Coursework is set up to encourage critical thinking. How well you perform on weekly one-page critiques of current event issues, a midterm, an argumentative paper, quizzes, and the final exam determine your final grade. "One thing that I demand in class is participation," says Dr. Roberts.

Occasionally you will break into groups to discuss topics. You will also be expected to present your argumentative paper to the class, and take questions from the class.

Dr. Roberts stated that "most students typically enjoy the sections on civil liberties; freedom of religion, freedom of speech, cruel and unusual punishments, and unlawful searches and seizures. These sections typically relate to everyone's daily life and students tend to enjoy them more. More controversial topics come out of this section as well."

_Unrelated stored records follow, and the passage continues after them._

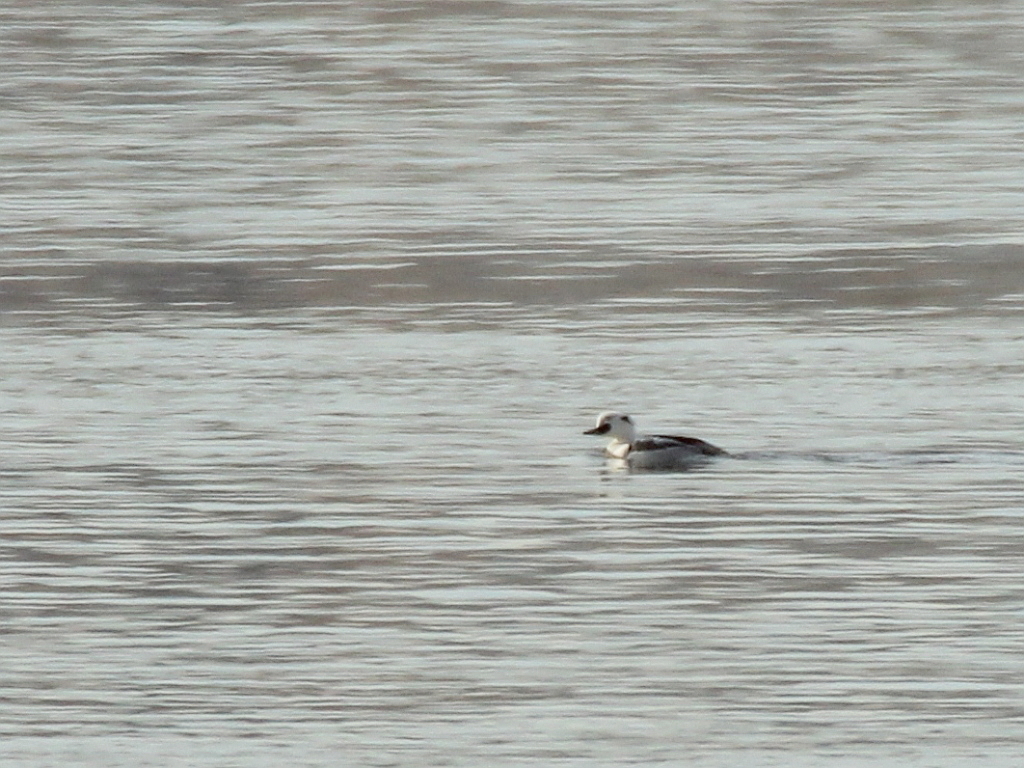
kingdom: Animalia
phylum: Chordata
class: Aves
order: Anseriformes
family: Anatidae
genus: Mergellus
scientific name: Mergellus albellus
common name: Smew
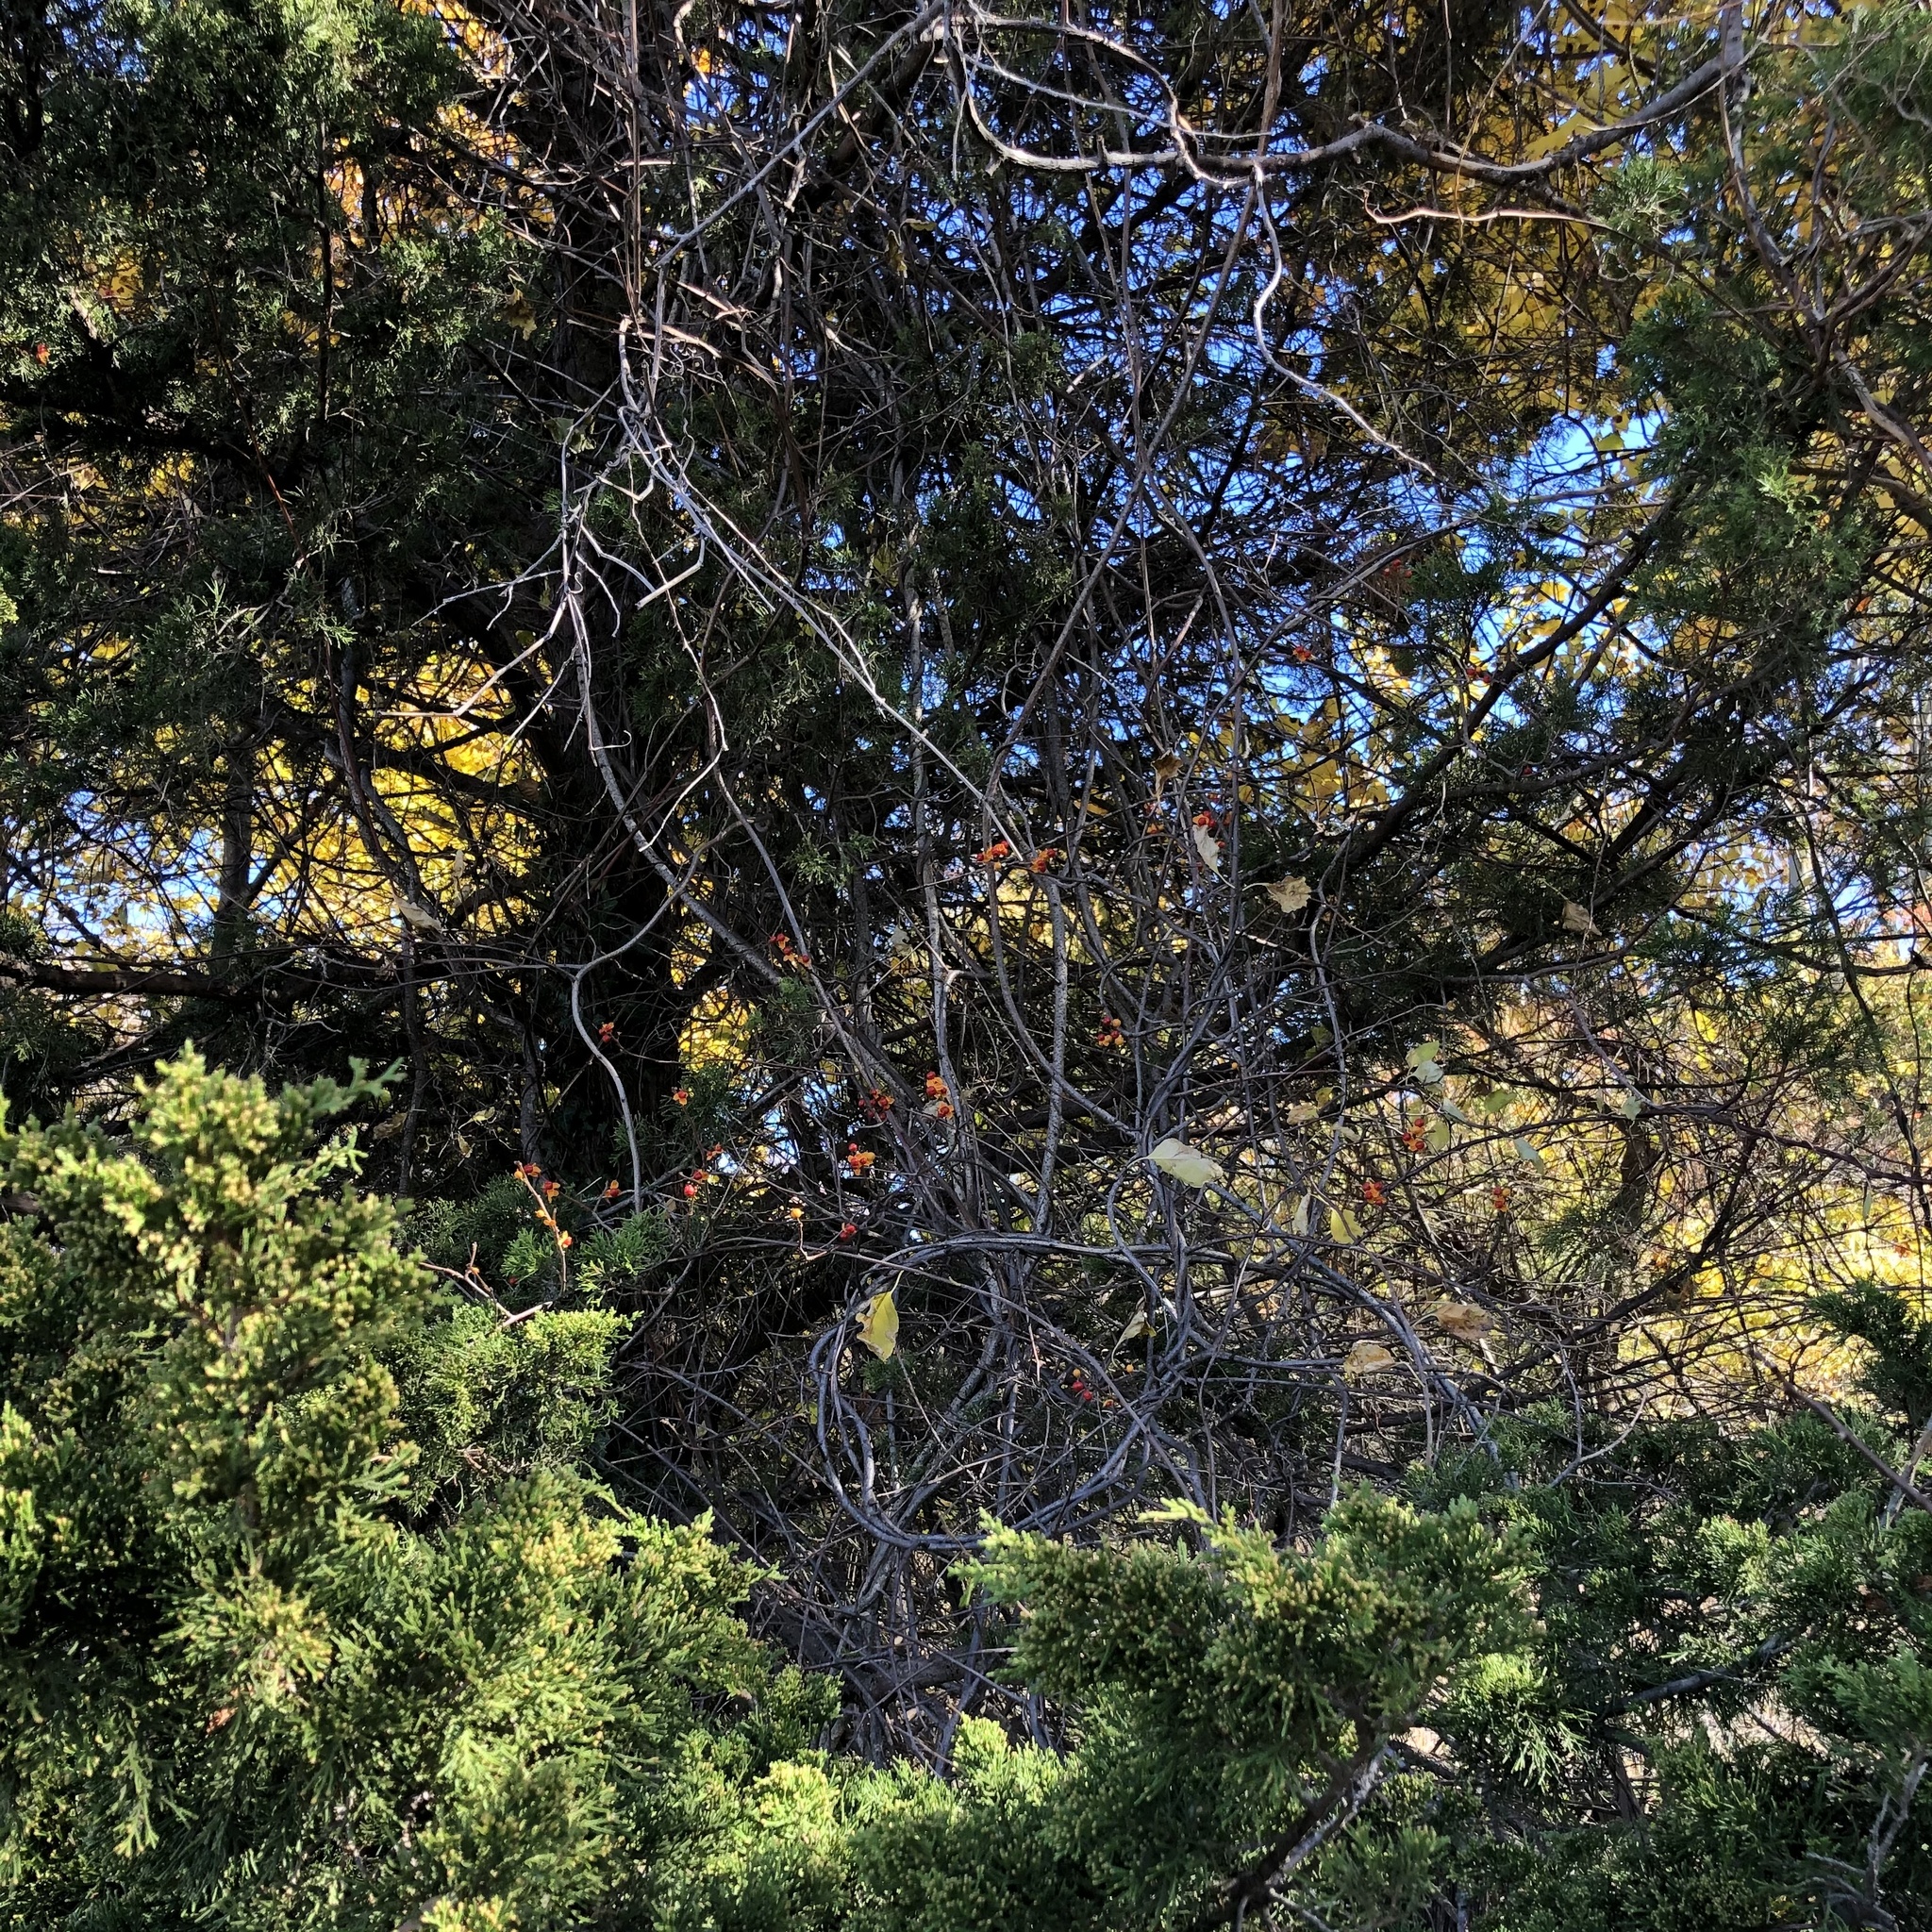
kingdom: Plantae
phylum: Tracheophyta
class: Magnoliopsida
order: Celastrales
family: Celastraceae
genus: Celastrus
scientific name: Celastrus orbiculatus
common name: Oriental bittersweet
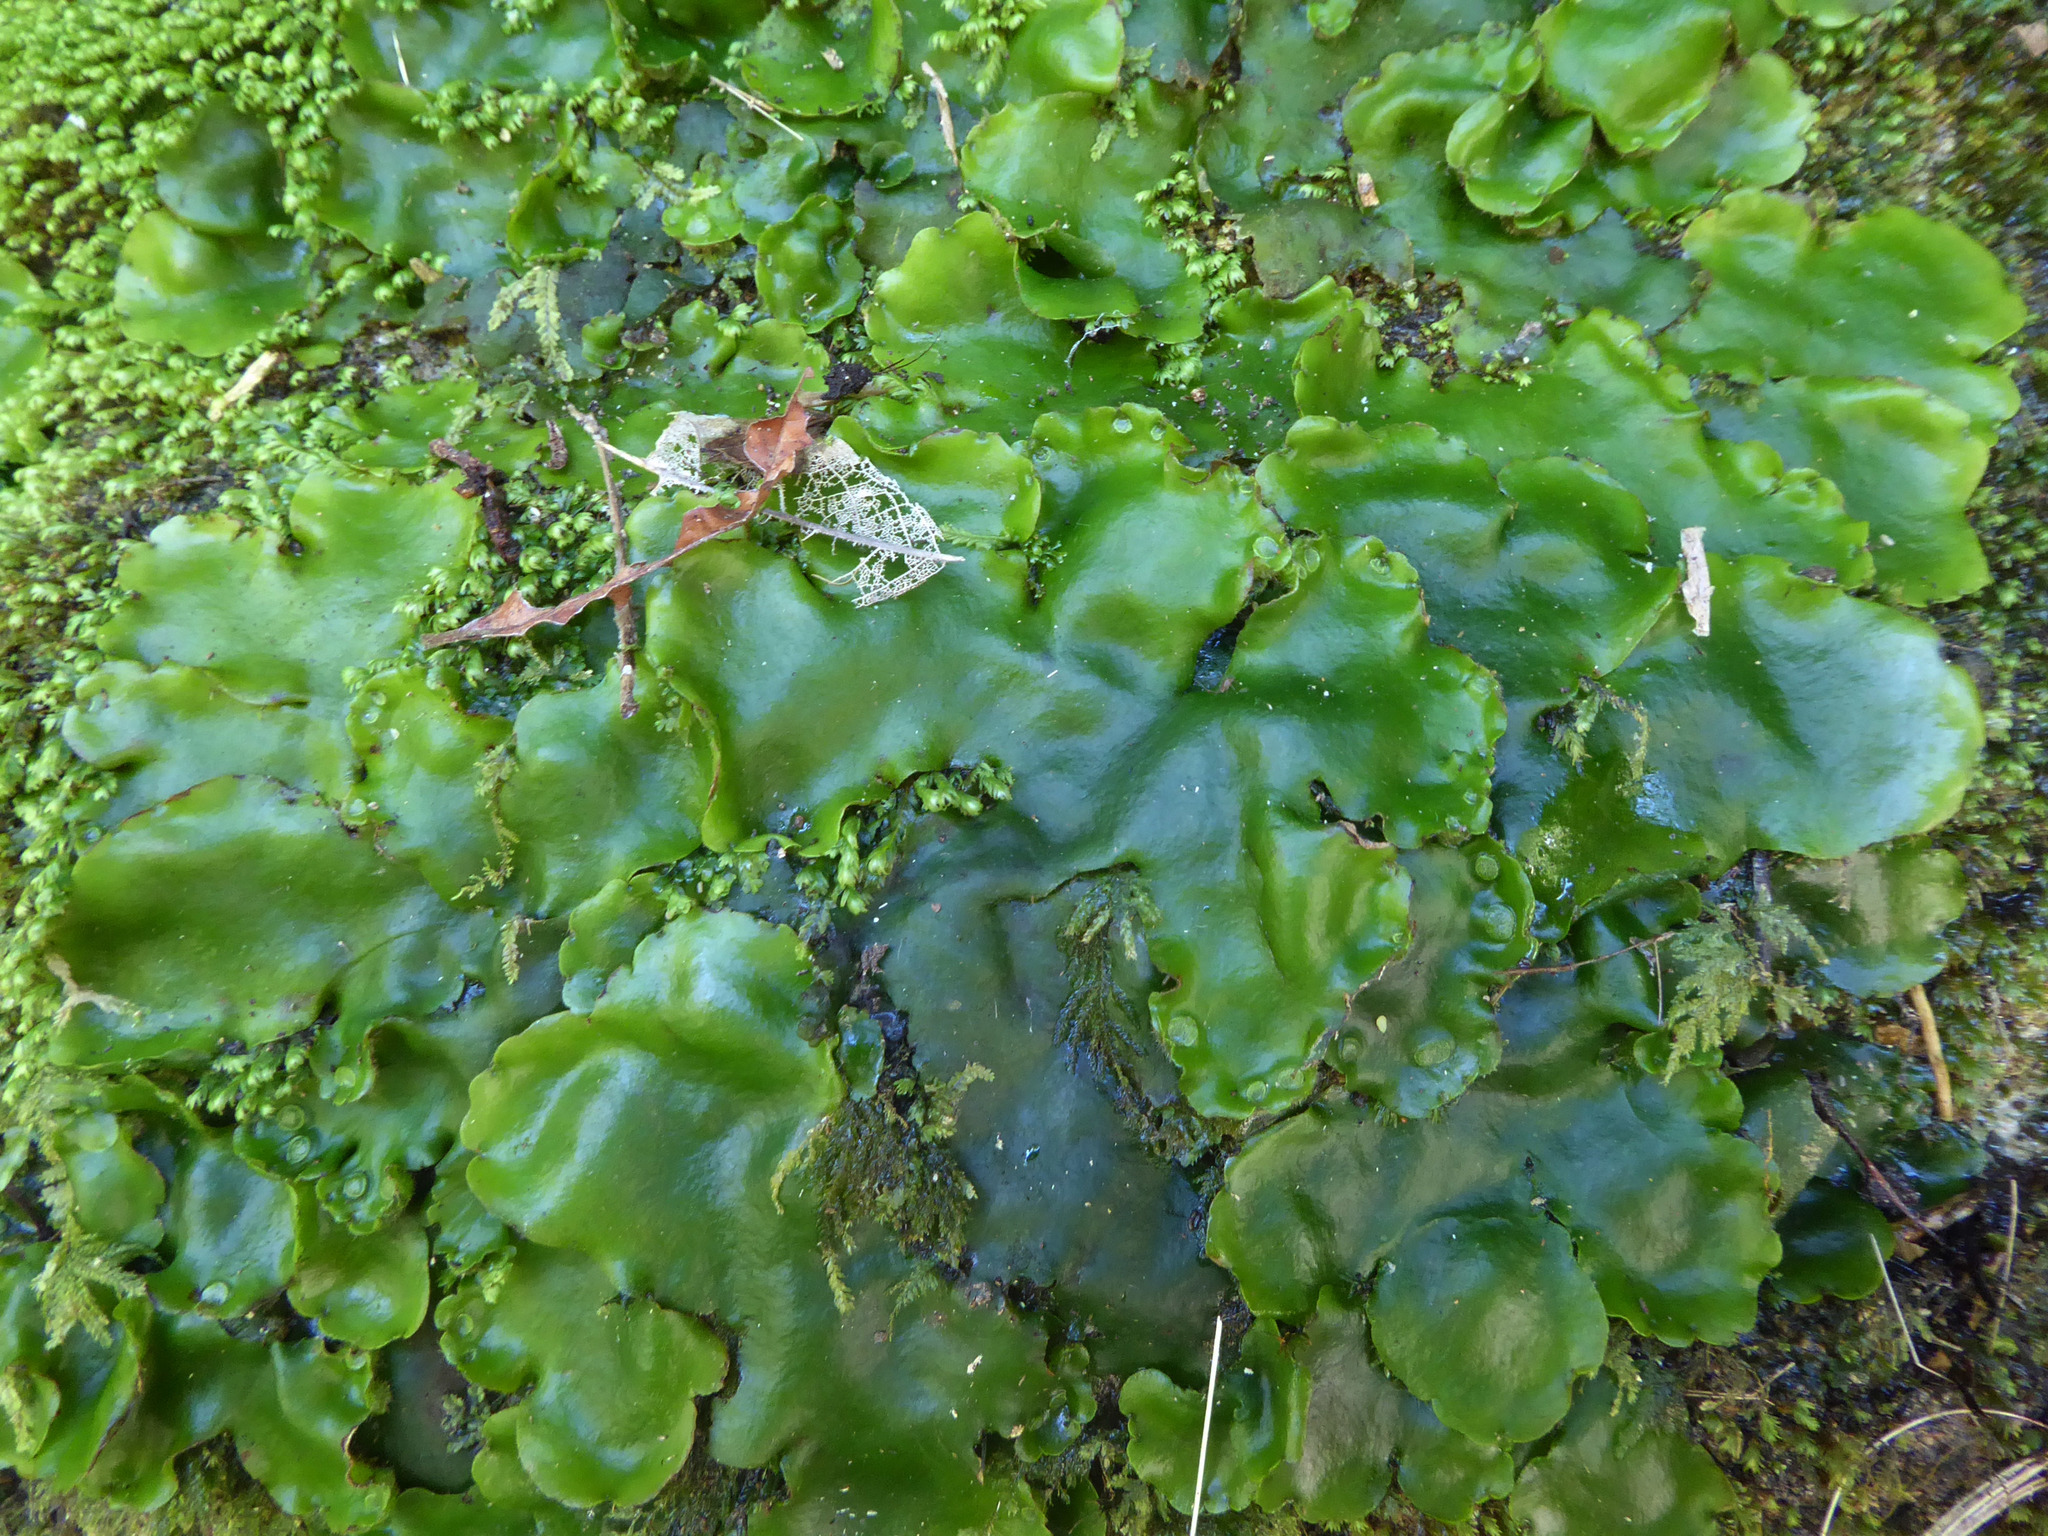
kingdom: Plantae
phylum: Marchantiophyta
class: Marchantiopsida
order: Marchantiales
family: Monocleaceae
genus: Monoclea
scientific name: Monoclea forsteri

"Learning can be a fun process. I want students to not just accept what is reported to them. Learn to question everything. Do not just accept it," adds Dr. Roberts.

Technology in the Classroom
PowerPoint presentations, videos, the Internet, and materials available on Canvas play an important role in class. This technology is used as a tool to aid in the traditional classroom structure. "Occasionally, I do show a pertinent film to the class, usually a documentary," comments Dr. Roberts.

Getting the Most from the Program
Dr. Roberts states that if students need additional assistance with an idea or concept presented during class, "I provide open office hours for students to easily come by and see me. I include email and telephone on my syllabus (both home and at school). I also tutor students who have a difficult time with my subject. I also occasionally set up group study sessions for students to pose questions."

You should take the time to become involved in the full college experience. "I encourage students to become members of any association that they believe might further open their horizons," says Dr. Roberts.

It is also important to keep in touch with your advisor. Maintaining this relationship will help make sure that graduation requirements are met, and transferring to a four-year school goes smoothly.